***** Task material

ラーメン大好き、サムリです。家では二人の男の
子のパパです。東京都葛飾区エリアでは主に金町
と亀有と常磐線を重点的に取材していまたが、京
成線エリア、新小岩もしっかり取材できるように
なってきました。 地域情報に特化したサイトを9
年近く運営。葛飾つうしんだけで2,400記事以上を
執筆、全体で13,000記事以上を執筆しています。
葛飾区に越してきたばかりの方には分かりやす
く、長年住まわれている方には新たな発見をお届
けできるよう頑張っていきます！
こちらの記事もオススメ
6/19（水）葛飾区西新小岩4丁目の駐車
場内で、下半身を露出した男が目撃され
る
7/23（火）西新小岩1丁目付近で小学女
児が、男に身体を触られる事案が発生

**********

What you are asked to do> Lay out the text of all the rows above as a JSON list of strings, with one string per line and no blank lines.

Exercise response>
[
  "ラーメン大好き、サムリです。家では二人の男の",
  "子のパパです。東京都葛飾区エリアでは主に金町",
  "と亀有と常磐線を重点的に取材していまたが、京",
  "成線エリア、新小岩もしっかり取材できるように",
  "なってきました。 地域情報に特化したサイトを9",
  "年近く運営。葛飾つうしんだけで2,400記事以上を",
  "執筆、全体で13,000記事以上を執筆しています。",
  "葛飾区に越してきたばかりの方には分かりやす",
  "く、長年住まわれている方には新たな発見をお届",
  "けできるよう頑張っていきます！",
  "こちらの記事もオススメ",
  "6/19（水）葛飾区西新小岩4丁目の駐車",
  "場内で、下半身を露出した男が目撃され",
  "る",
  "7/23（火）西新小岩1丁目付近で小学女",
  "児が、男に身体を触られる事案が発生"
]